- Directed by: Augusto Genina
- Written by: Augusto Genina; Dario Niccodemi (play);
- Produced by: Seymour Nebenzal
- Starring: Carmen Boni; Livio Pavanelli; Hans Junkermann;
- Cinematography: Victor Arménise; Axel Graatkjær;
- Production company: Nero Film
- Distributed by: National Film
- Release date: 17 April 1928;
- Running time: 80 minutes
- Country: Germany
- Languages: Silent; German intertitles;

= Scampolo (1928 film) =

1928 film directed by Augusto Genina

Scampolo is a 1928 German silent comedy film directed by Augusto Genina and starring Carmen Boni, Livio Pavanelli and Hans Junkermann. The film featured an early appearance from the future star Anna Magnani. The story of Scampolo, a fictional street child from Rome, has been made into several films.

It was made by the Berlin-based production company Nero Film. The film's sets were designed by the art directors Otto Erdmann and Hans Sohnle.

==Cast==
- Carmen Boni as Scampolo, römisches Bettelmädchen
- Livio Pavanelli as Tito Sacchi, Ingenieur
- Hans Junkermann as Bertini, sein Freund
- Lya Christy as Lia Bertini, seine Frau
- Carla Bartheel as Franka
- Max Schreck as Ein Kellner
- Carl Goetz as Professor Giglioli
- Karl Platen as Hotelportier
- Mary Kid
- Anna Magnani

==See also==
- Scampolo (1932)
- Scampolo (1958)

==Bibliography==
- Teresa Viziano Fenzi & Gastone Bosio. Anna Magnani: una voce umana. Titivillus, 2008.

Chart understanding data:

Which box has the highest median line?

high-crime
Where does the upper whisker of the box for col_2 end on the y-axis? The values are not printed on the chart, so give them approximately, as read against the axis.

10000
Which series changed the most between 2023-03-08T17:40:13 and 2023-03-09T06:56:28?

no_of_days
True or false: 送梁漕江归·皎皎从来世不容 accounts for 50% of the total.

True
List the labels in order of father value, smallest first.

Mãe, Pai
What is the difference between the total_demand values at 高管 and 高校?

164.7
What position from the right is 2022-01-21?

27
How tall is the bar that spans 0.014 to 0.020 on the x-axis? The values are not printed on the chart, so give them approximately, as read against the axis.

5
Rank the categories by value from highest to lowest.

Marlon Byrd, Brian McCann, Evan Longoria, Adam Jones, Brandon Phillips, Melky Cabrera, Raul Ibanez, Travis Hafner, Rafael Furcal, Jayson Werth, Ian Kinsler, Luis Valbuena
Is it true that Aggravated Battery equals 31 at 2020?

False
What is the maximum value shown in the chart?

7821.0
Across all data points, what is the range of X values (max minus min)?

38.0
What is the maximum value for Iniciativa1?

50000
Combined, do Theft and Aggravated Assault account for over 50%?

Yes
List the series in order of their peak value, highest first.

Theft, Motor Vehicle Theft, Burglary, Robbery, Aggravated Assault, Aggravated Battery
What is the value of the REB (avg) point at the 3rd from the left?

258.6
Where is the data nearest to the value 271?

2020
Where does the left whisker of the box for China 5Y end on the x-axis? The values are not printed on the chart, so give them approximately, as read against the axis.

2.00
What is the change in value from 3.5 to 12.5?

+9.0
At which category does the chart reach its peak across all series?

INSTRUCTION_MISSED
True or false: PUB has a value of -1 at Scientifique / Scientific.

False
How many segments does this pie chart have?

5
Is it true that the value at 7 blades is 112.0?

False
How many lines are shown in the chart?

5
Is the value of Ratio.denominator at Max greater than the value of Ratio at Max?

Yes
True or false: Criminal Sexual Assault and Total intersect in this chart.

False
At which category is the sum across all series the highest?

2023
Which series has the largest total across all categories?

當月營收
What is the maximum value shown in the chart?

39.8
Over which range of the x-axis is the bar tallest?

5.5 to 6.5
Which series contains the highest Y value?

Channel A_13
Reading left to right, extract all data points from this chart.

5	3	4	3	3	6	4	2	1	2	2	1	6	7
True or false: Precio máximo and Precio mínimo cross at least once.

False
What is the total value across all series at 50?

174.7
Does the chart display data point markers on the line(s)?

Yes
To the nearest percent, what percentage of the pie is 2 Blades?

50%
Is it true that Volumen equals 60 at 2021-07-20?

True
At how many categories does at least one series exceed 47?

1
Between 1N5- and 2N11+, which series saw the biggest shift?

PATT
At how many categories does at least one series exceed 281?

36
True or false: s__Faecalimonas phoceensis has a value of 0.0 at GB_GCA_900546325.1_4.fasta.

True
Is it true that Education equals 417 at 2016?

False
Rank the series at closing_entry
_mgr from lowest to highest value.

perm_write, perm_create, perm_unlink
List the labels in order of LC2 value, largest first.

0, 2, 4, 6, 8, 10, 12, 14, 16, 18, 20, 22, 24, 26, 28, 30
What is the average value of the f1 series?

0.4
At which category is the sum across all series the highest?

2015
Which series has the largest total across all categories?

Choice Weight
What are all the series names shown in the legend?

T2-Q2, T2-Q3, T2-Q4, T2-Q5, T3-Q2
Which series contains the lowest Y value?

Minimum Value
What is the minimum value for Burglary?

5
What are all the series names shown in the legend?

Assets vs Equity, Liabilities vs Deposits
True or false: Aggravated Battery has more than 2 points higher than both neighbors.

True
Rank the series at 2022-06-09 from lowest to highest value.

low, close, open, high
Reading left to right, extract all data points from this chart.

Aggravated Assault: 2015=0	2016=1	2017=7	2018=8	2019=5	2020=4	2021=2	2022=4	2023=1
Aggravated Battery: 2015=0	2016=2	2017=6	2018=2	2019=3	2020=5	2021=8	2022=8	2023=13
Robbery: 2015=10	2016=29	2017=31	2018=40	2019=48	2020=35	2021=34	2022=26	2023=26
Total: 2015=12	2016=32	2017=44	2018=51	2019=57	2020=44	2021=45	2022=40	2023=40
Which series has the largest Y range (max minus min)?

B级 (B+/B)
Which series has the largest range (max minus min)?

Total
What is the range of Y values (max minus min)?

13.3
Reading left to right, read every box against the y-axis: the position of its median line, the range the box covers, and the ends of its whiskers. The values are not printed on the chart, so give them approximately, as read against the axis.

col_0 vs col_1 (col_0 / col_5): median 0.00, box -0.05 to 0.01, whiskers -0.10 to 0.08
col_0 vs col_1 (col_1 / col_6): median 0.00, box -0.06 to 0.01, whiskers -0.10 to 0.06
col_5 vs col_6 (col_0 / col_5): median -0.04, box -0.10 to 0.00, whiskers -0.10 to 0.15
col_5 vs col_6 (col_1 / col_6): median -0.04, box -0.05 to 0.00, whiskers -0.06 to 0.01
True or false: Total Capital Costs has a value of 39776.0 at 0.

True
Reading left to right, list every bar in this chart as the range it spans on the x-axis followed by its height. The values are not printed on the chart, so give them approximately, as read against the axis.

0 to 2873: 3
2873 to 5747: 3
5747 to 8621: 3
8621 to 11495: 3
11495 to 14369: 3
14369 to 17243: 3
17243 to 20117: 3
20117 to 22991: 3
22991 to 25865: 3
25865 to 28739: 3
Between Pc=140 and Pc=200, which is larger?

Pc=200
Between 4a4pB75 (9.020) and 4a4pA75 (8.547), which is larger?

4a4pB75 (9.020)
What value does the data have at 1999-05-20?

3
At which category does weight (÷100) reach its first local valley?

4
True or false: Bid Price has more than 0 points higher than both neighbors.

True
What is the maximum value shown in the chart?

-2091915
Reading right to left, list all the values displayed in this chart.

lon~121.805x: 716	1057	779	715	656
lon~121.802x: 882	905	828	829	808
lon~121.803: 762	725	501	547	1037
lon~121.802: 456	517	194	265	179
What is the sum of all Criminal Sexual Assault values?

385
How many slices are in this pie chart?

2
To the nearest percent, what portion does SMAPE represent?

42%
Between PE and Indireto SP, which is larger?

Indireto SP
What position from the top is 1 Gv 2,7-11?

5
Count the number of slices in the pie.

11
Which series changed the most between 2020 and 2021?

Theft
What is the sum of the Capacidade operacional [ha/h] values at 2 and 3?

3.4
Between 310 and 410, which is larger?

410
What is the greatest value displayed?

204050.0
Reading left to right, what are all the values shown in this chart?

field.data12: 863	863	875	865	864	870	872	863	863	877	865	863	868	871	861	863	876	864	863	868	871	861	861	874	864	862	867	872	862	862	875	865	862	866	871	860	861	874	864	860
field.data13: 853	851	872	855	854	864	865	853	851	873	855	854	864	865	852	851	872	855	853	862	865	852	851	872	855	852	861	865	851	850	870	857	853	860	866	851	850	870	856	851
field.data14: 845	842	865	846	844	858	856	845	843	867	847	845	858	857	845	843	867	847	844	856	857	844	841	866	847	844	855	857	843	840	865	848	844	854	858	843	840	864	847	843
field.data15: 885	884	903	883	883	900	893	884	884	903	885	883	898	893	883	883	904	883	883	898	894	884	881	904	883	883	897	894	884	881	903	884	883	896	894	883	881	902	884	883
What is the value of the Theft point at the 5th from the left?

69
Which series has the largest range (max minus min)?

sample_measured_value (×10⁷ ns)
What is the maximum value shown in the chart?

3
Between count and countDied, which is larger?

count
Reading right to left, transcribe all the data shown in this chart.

■ WHAT YOU WILL DO:
- a) Repeat the Scampolo film article from "1928 film directed" up to and including "and Hans Sohnle.", switching "art directors" to "production designers".
- b) In the Scampolo film article, rewrite the paragraph that begins "Scampolo is a 1928 German silent comedy film" as a short list that keeps its main facts.

■ SOLUTIONS TO THE EXERCISE:
- a)
1928 film directed by Augusto Genina

Scampolo is a 1928 German silent comedy film directed by Augusto Genina and starring Carmen Boni, Livio Pavanelli and Hans Junkermann. The film featured an early appearance from the future star Anna Magnani. The story of Scampolo, a fictional street child from Rome, has been made into several films.

It was made by the Berlin-based production company Nero Film. The film's sets were designed by the production designers Otto Erdmann and Hans Sohnle.

- b)
- Scampolo is a 1928 German silent comedy film.
- Director: Augusto Genina.
- Stars: Carmen Boni, Livio Pavanelli and Hans Junkermann.
- Anna Magnani, a future star, made an early appearance in it.
- Scampolo is a fictional street child from Rome, and her story has been made into several films.